Gorin uses the train club folks to delve into what he calls "the conservative imagination," the creative impulse as manifested by men who might otherwise be dismissed as too "left-brained." per the Eclipse liner notes by Kent Jones, Gorin apparently wanted to understand the more fanciful proclivities of the people who voted for Reagan. That said, the film is refreshingly apolitical, though it doesn't ignore Gorin's own Marxist/Trotskyite background. Gorin has nothing but affection for these guys and never condescends, a truly difficult feat considering these guys are the stock in trade of films like Christopher Guest's mockumentaries -- quirky Americans with ultra-specified obsessions.

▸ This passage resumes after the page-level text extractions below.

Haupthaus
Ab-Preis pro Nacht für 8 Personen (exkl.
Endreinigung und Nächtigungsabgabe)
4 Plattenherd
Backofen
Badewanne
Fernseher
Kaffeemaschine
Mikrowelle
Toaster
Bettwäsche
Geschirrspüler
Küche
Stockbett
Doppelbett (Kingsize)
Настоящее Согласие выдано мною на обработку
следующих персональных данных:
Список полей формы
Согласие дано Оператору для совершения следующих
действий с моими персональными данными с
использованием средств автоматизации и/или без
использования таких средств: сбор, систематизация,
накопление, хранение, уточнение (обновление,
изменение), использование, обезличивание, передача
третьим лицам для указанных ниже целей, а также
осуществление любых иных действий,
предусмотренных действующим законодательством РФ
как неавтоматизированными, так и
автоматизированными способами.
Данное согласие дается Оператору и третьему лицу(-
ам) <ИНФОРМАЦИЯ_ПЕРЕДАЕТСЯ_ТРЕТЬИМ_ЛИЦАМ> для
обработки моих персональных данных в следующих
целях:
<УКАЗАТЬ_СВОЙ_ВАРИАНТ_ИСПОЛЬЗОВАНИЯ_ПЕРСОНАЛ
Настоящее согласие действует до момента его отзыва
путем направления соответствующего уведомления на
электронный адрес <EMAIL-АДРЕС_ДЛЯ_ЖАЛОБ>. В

There's a childlike glee underneath the stoic, monotone interactions the men have as they fiddle with their synecdoche.


Gorin's loose, autobiographical approach to documentary resembles like an intersection of Ross McElwee, a less self-serious Werner Herzog, and early Errol Morris. He connects the dots between his own fascination with America, the train club, and his relationship with polymathic film critic Manny Farber. In Farber's paintings, Gorin sees an unkempt, visceral version of the train club's creations.


Farber's pictures are basically a bouillabaisse of  America -- railroad tracks swirl together with cowboys, Indians, Hollywood starlets, astronauts, apple pie, etc. Gorin uses them as a Rosetta Stone to interpret his own relationships with the film's subjects. The result is fascinating and a lot of fun. This material could have been over-ponderous and cynical, but Gorin is never heavy-handed. The three films in the set reveal Gorin to be a confident filmmaker, enamored with his subject matter but still grounded in the pursuit of truth.

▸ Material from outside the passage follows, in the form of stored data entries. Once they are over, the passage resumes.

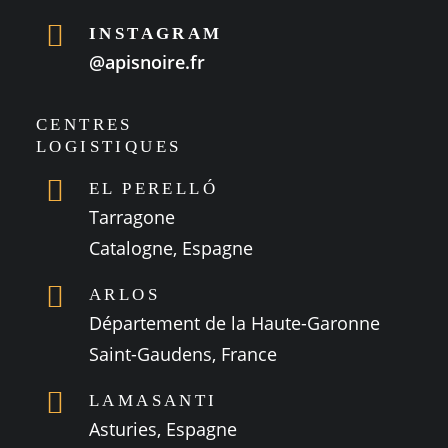
INSTAGRAM
@apisnoire.fr
CENTRES
LOGISTIQUES
EL PERELLÓ
Tarragone
Catalogne, Espagne
ARLOS
Département de la Haute-Garonne
Saint-Gaudens, France
LAMASANTI
Asturies, Espagne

Another great scene in ROUTINE PLEASURES involves the club's leader, Corky Thompson, sharing home movies he's taken throughout the years of various trains.

(Eat your heart out, James Benning.)

The men are rapt. Their pleasure -- routine though it may be -- is palpable.


(Eh. I could've grabbed a better frame. But you get the idea.)

"Could I ever have such a hold on an audience?" Gorin asks. ROUTINE PLEASURES is a testament to the affirmative.

I'll have more to say about the set in a review for GreenCine. It's another revelation courtesy of the Eclipse line and highly recommended.